You can see it in her posture. In past interviews, Larson was prone to curling up on a couch; she would actively take up less room in front of strangers. Today, the newly platinum blonde star sits ramrod straight in her double-belted marine blue pantsuit, her legs firmly planted wide. She leans forward, looking you directly in the eyes. She is ready.
“It’s a combination of what martial arts has done for my brain and what learning how to own my body in this new way has done for me,” says Larson of her newfound confidence. “And also just getting to embody Carol for awhile.
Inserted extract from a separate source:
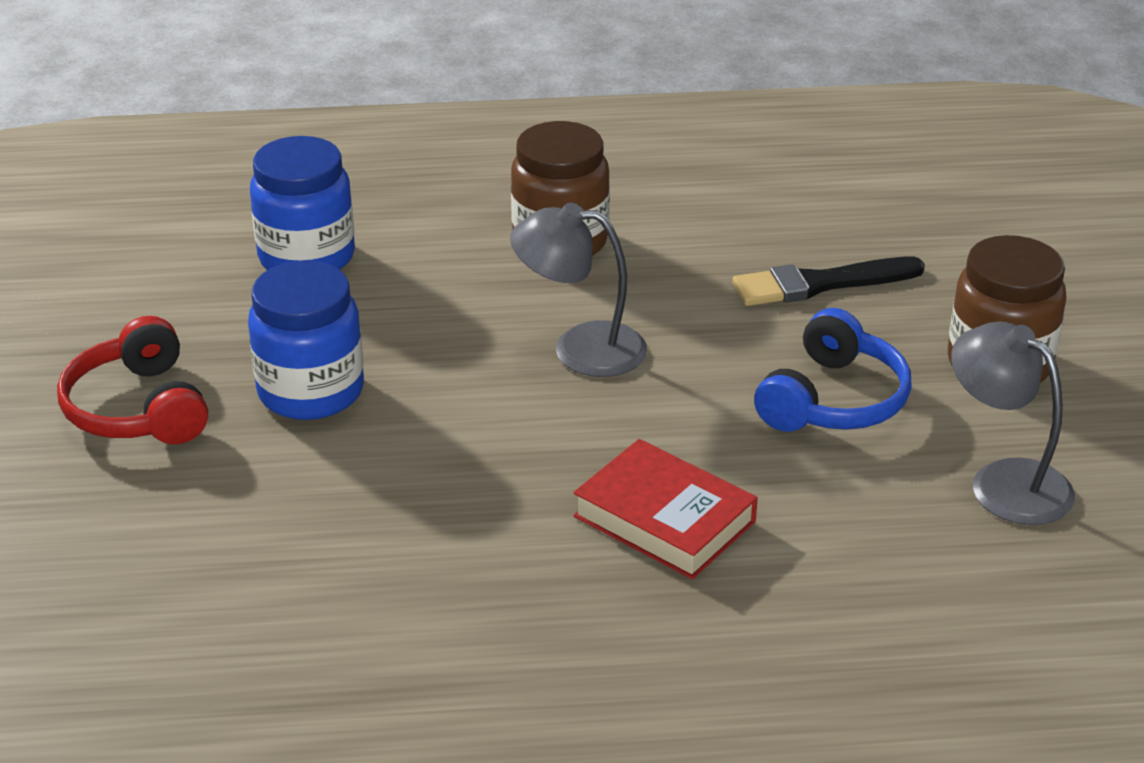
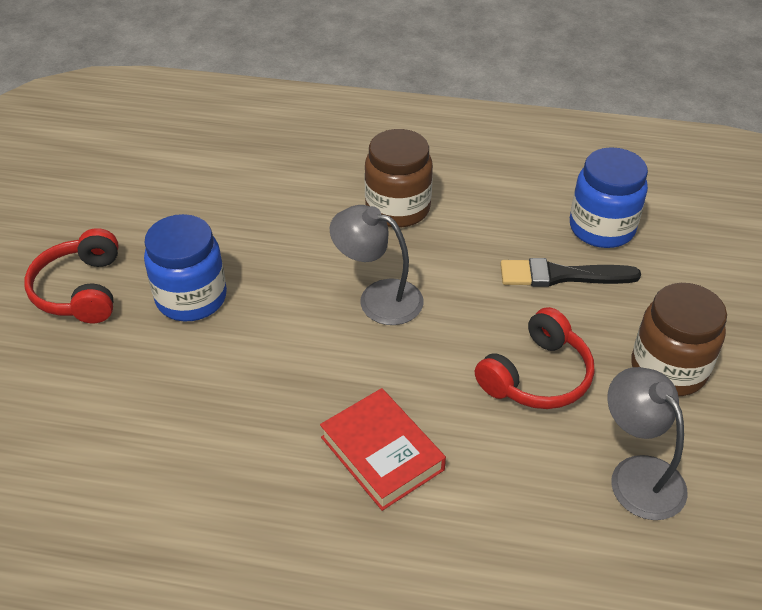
camera: 15 degrees right, 10 degrees up
blue jar [250,136,355,270] -> blue jar moved to [570,147,648,248]
blue headphones [754,308,912,432] -> red headphones [475,307,594,409]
Your brain starts to explore new ways of being. Then, when the movie was over, I was like, this new baseline feels better for me.”
But as Larson’s star climbs, her personal life is increasingly off-limits. Previously engaged to musician Alex Greenwald, questions about her romantic life prove prickly.
“I like saying no” to personal topics, she says. “So I don’t have a problem with that.”
How does this captain kick back?
“I usually have some sort of craft hobby,” she says. “I started knitting again. During ‘Captain Marvel’ I was needlepointing.”
A pillow of a cat? “It was not. I was doing abstract needlepoint,” she chuckles. “Which is very on brand (for me).”